ZARYCHEN, Ukraine – Lieutenant Colonel Oleh Dombrowski inserted the key into the ignition of his orange Lada several times before finally grabbing the engine.
The inconspicuous car — a Soviet relic of the kind popular in the devastated Donbass region — has been racking up miles as Colonel Dombrowski and his team of military psychologists cruise the front lines of eastern Ukraine training soldiers to deal with trauma after a year in the war.
“Sometimes soldiers cannot even determine what the problem is, and this training helps them figure it out – what to pay attention to, how to control your mind and thoughts,” said Rodion Khrihoryan, a military psychologist. “Understanding the problem is the first critical step.”
Colonel Dombrowski and his team lead east across open fields to an abandoned house just three miles from the front line. Half a dozen Ukrainians Soldiers of the 125th front-line brigade arrived in Donetsk for one session. Like hundreds of thousands of soldiers throughout the country, they were engaged in fierce battles with the Russian troops in the trenches, forests and cities. They saw their friends die.
“The men came from the site and told me that they had been bombed and pressed, that they needed support. They couldn’t manage it themselves,” said Ihor Bahniuk, deputy battalion commander.
“The longer the war goes on, the more help people will need,” he added.
Colonel Dombrowski leads a group of a few dozen psychologists and trainers at the Center for Psychological and Moral Support of the Ukrainian Territorial Defense Forces. Each team of trainers holds 60 to 90 training sessions per month, including group therapy or one-on-one sessions.
Instructors teach various breathing techniques to release stress, physical tactics to prevent soldiers from panicking when under attack and mental exercises to help them calm down. Sometimes, sessions merely provide a place for soldiers to vent.
said Oleksandr, teacher.
Konstantin has been on the front line since November. He contacted the trainers at the end of the session for advice on how to prevent himself from “freezing” and being unable to move on the battlefield. He said he wished he had learned those techniques before he went to war.
He said, “I have nightmares, and sometimes I don’t feel like sleeping.” “When your position gets shot, you realize it’s a lottery. Will it hit you or not? Every day, something can happen, and you have to come to terms with it.”
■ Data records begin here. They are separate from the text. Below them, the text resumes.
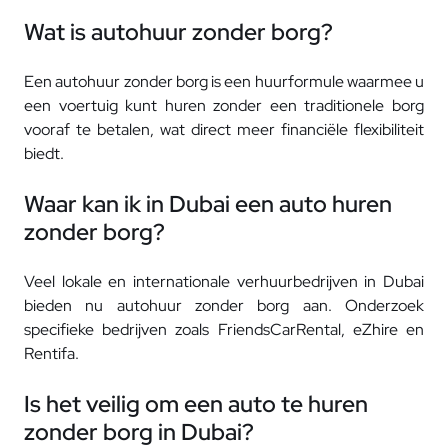
Wat is autohuur zonder borg?
Een autohuur zonder borg is een huurformule waarmee u
een voertuig kunt huren zonder een traditionele borg
vooraf te betalen, wat direct meer financiële flexibiliteit
biedt.
Waar kan ik in Dubai een auto huren
zonder borg?
Veel lokale en internationale verhuurbedrijven in Dubai
bieden nu autohuur zonder borg aan. Onderzoek
specifieke bedrijven zoals FriendsCarRental, eZhire en
Rentifa.
Is het veilig om een ​​auto te huren
zonder borg in Dubai?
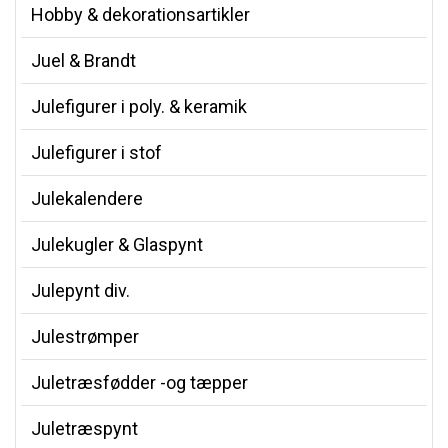
Hobby & dekorationsartikler
Juel & Brandt
Julefigurer i poly. & keramik
Julefigurer i stof
Julekalendere
Julekugler & Glaspynt
Julepynt div.
Julestrømper
Juletræsfødder -og tæpper
Juletræspynt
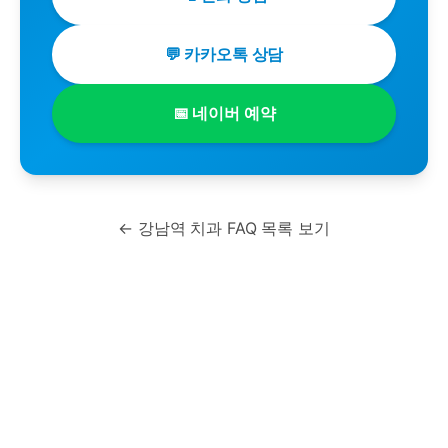
💬 카카오톡 상담
📅 네이버 예약
← 강남역 치과 FAQ 목록 보기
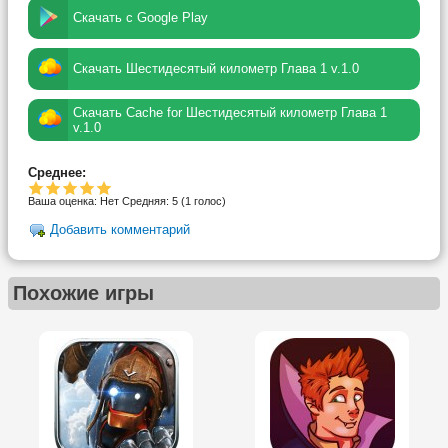
Скачать с Google Play
Скачать Шестидесятый километр Глава 1 v.1.0
Скачать Cache for Шестидесятый километр Глава 1
v.1.0
Среднее:
Ваша оценка:
Нет
Средняя:
5
(
1
голос)
Добавить комментарий
Похожие игры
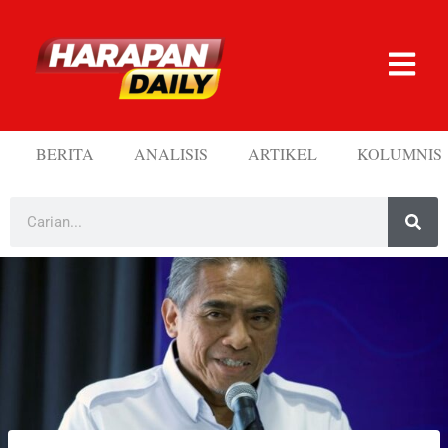
BERITA
ANALISIS
ARTIKEL
KOLUMNIS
While psychologists have already trained thousands of soldiers, treating trauma at an army-wide level—during an active conflict—is an enormous challenge.
Volodymyr, another soldier who attended the hearing, said he suffered a heart attack during the fighting. He said he doubted that one training session would help him completely overcome the trauma he was experiencing.
“Imagine – for two weeks there was continuous shelling and explosions around you,” said Volodymyr. “You can hide, and then you raise your head and a few feet away from you will be a crater with your entire body deep. If you haven’t experienced it, you won’t be able to understand it.”